Aku
hanya bisa termangu menatap cairan bening yang mengalir dari sepasang mata
indah milikmu. Aku hanya bisa mengulurkan sebungkus tissue yang entah kenapa
bisa terselip di salah satu laci tasku. Walau pada akhirnya kau kaget dan
terburu-buru menghapus air matamu setelah sadar bahwa aku sudah berjongkok di
depanmu yang terduduk tersedu dan tak berdaya.
Wajah
kagetmu itu menggelitikku untuk menyunggingkan sebuah senyuman. Bukan, bukan
senyuman mengejek ataupun menghina. Hanya sebuah senyuman yang menyampaikan
bahwa aku tak keberatan melihat kau menangis, jadi kau tak perlu malu.
Aku
tahu benar bahwa tangisan itu adalah hal yang tabu bagi seorang lelaki. Tapi,
faktanya aku malah suka dengan air matamu.

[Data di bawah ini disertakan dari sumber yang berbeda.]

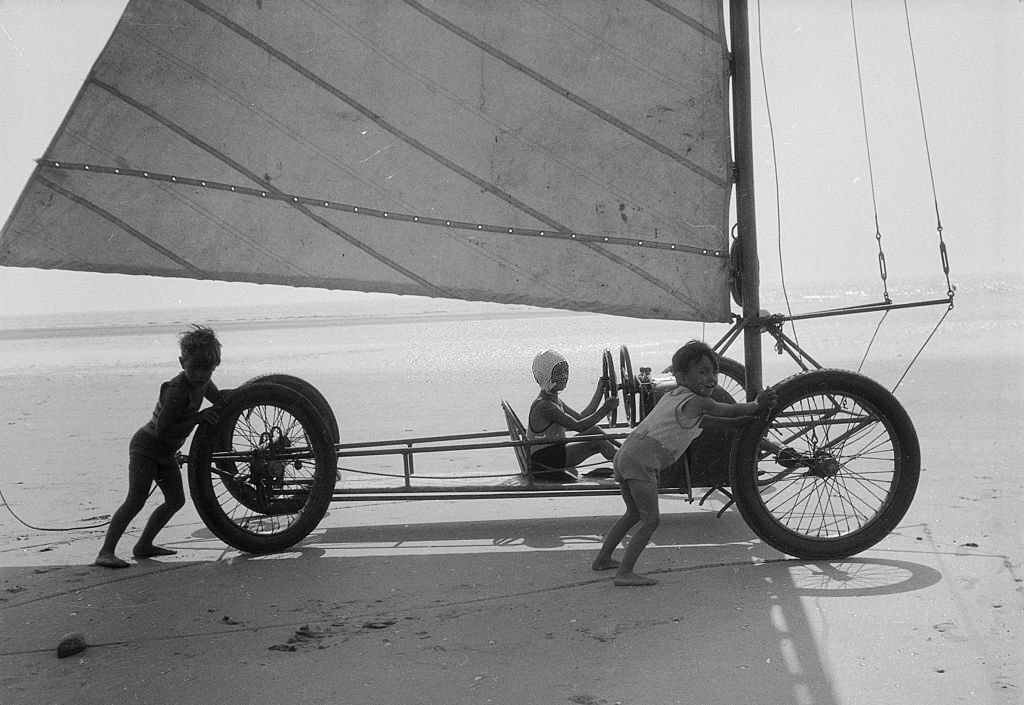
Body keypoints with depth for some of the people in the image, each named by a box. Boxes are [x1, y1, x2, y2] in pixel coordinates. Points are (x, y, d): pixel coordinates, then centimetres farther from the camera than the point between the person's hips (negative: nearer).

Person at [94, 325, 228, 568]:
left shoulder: (202, 382, -3)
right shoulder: (177, 391, -29)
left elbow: (216, 397, 18)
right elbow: (162, 430, -29)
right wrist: (197, 418, -29)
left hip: (166, 452, 9)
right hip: (146, 446, -9)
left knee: (176, 500, 11)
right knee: (135, 500, -17)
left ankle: (144, 545, 22)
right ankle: (106, 552, -17)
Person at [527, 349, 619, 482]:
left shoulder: (556, 401, 11)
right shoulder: (543, 405, -22)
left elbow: (581, 417, 10)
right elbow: (578, 426, -24)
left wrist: (600, 389, 10)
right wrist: (605, 409, -22)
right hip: (543, 461, -10)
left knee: (593, 431, 6)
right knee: (597, 441, -16)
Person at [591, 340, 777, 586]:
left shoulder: (671, 396, 21)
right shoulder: (697, 402, -4)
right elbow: (731, 411, 4)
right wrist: (757, 404, 19)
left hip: (625, 453, 10)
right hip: (642, 460, -10)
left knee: (633, 513, 25)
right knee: (650, 520, -7)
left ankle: (602, 559, 31)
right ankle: (624, 572, -12)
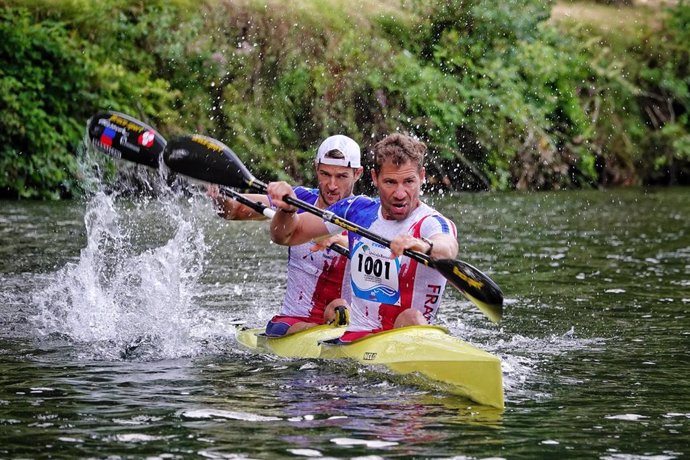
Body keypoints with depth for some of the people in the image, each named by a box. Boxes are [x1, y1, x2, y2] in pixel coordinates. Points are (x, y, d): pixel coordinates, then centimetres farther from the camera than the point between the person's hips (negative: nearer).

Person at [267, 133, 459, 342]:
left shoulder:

Aku terpikat dengan tangismu. Aku
jatuh cinta padamu yang sedang menangis.
Kau
tertawa kikuk seperti seorang bocah yang ketahuan sedang membaca majalah dewasa
oleh kakak perempuannya. Dengan terburu-buru kau menghapus air mata yang
membasahi wajahmu dengan lengan kemeja yang kau pakai. Wajahmu yang merona,
gerakanmu yang kalap, matamu yang berusaha tak menatapku, semuanya aku suka.
Aku
hanya menatapmu dalam diam sambil bertopang dagu dengan lututku. Kutahan sekuat
tenaga keinginanku untuk membelai pipimu dan mengusap wajahmu yang terlihat
sembab karena kutahu bahwa sebagai seorang lelaki, harga dirimu akan semakin
tercabik-cabik jika diperlakukan seperti itu olehku. Jadi hanya sebuah
pertanyaan yang bisa kuajukan.
"Kenapa
lu nangis?"
Kau
menggeleng keras tanpa mengeluarkan suara. Hanya menunduk dalam kebisuan sambil
menahan
rasa malu.
Aku
yang tak tahan akhirnya berpindah duduk di sisimu dan menarik kepalamu dalam
dekapan sebelah tanganku dan berucap.
"Menangislah.
Menangislah jika itu bisa membuat lu sedikit merasa lega."